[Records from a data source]
━━━━━━━━━━━━━━━━━━━━

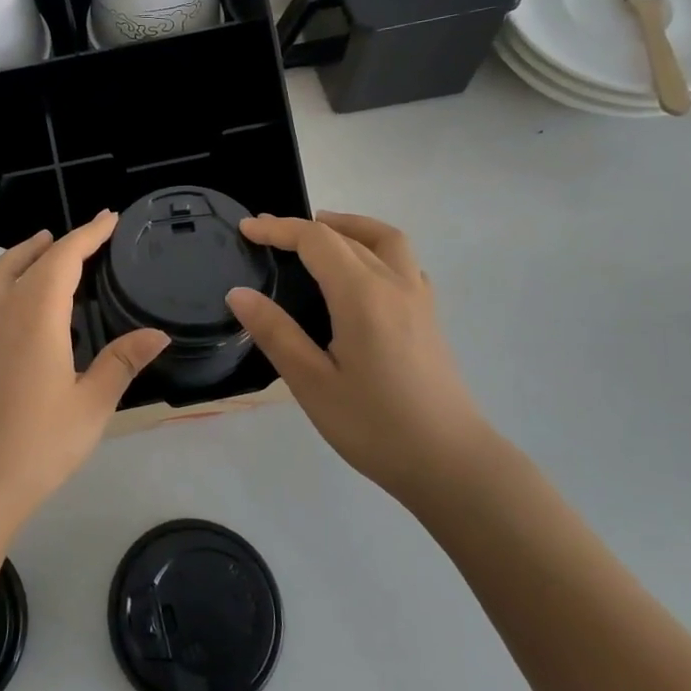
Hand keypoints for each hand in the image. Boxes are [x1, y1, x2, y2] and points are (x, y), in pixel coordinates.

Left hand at [0, 211, 170, 524]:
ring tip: (39, 246)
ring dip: (17, 257)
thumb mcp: (93, 403)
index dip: (87, 236)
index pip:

━━━━━━━━━━━━━━━━━━━━

About this task:
Among the entries, copy every line containing the word "hand".

Response to the exercise:
Hand keypoints for each hand in the image. Boxes are [x1, y1, x2, y2] and points are (x, y), in pixel coordinates.
Left hand at [0, 211, 170, 524]:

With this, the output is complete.